A desktop-sized learning factory shows how Industry 4.0 works. It is already used in many companies. The manufacturer uses it to simulate future scenarios in its own Innovation Lab.
“Produce red part,” calls Kim Mäder from the IT department. She works in the Innovation Lab in the IT department of the Fischer Group, which includes the world-famous fastening systems. In front of her is a model approximately 1 m wide and 1 m long, consisting of the usual Fischertechnik building blocks.
Hardly pronounced, the miniature factory sets itself in motion: A red building block — the product to be manufactured — is taken from the shelf in the warehouse, where various raw materials are stored. The goods are transported directly to the production line with a suction pad. There, the red building block passes through various production steps: Turning, milling, punching — one after the other is processed. Finally, the finished product is delivered to the high-bay warehouse and is ready for collection. “Our focus is on the simulation and demonstration of digitally networked applications in a real production environment,” says Guido Schubert. For two years he has been in charge of the newly founded ‘Industry’ sales division at Fischertechnik.
Voice-controlled production is one of the future scenarios currently being tested in the Fischer Innovation Lab. The IT department there is responsible for five company divisions — Fischertechnik is one of them.
Another scenario is the online ordering process, with which the complete processing of an order is replicated in batch size 1. Individual production is already being implemented in some sectors and is now gaining in importance in traditional mass production companies.
This is how it works at Fischer: A shopping situation is simulated on a dashboard, as almost everyone knows it from private use. The desired product is configured and placed in the shopping basket.
With the order, a transparent production process is set in motion.

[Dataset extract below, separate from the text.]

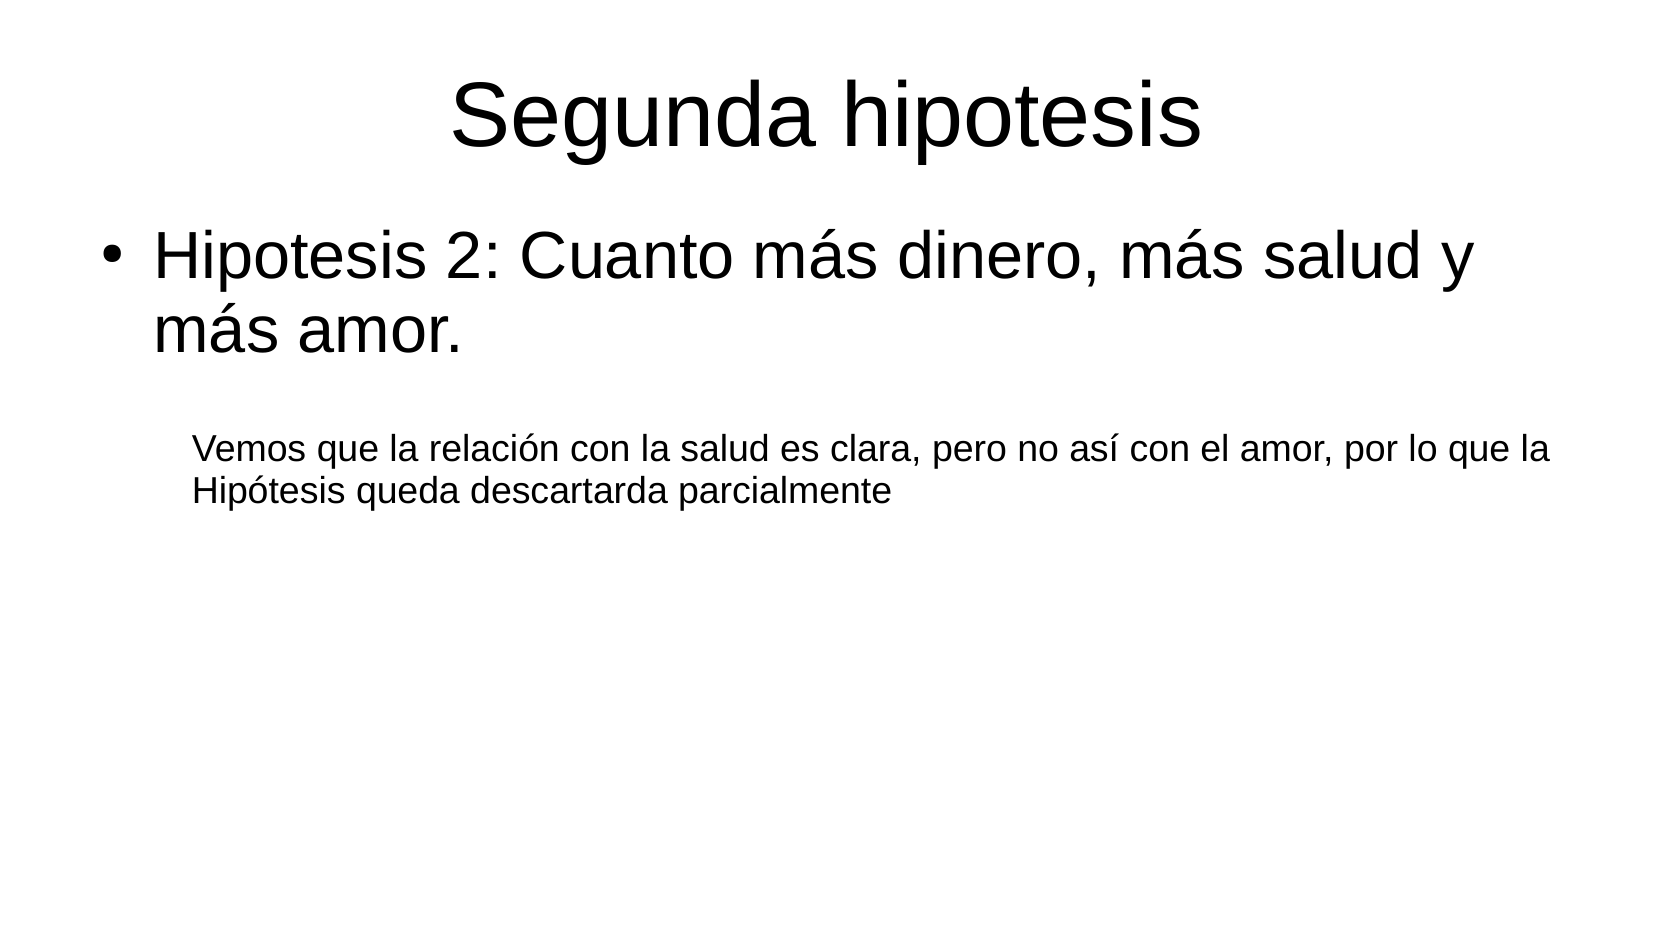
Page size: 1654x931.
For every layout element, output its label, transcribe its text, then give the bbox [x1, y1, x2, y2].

list Hipotesis 2: Cuanto más dinero, más salud y más amor. [82, 217, 1571, 384]
title Segunda hipotesis [82, 37, 1571, 193]
text_box Vemos que la relación con la salud es clara, pero no así con el amor, por lo que la Hipótesis queda descartarda parcialmente [177, 420, 1576, 520]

The buyer can follow the current status of the production of the desired product online and, of course, when it will be available. The individual production data are read out by sensors and actuators and transmitted via a cloud.
Displaying predictive maintenance intervals
But also maintenance and control of a production can be imitated with the small factory. With the data obtained, production processes become transparent and can also be monitored remotely. Have all production steps been carried out correctly?
The sensors in miniature production transmit the corresponding data. Do maintenance measures or even repairs have to be carried out? The respective information can be sent via a cloud to the smartphone of the responsible machine operator.
With intelligent data processing, predictive maintenance intervals can also be mapped. “It would also be possible to install a noise sensor that alerts a technician if the system makes unusual noises,” adds Kim Mäder, who, together with her team, is developing many ideas for further forward-looking projects while experimenting with the system. For example, the simulation of future logistics solutions is being considered — including intralogistics, for example. The commercial use of the generated data and connection to ERP systems, a software solution for controlling business processes, could also be simulated with the system.
Simulation provides impetus for actual implementation
“Here it becomes clear what is possible in the future and where it is worthwhile to continue investing. The simulation makes it clearer and more comprehensible what will be implemented first in reality,” reports Guido Schubert.
The industrial 4.0 factory in desktop format is used in companies such as SAP or IBM as well as at numerous universities, vocational schools and training companies.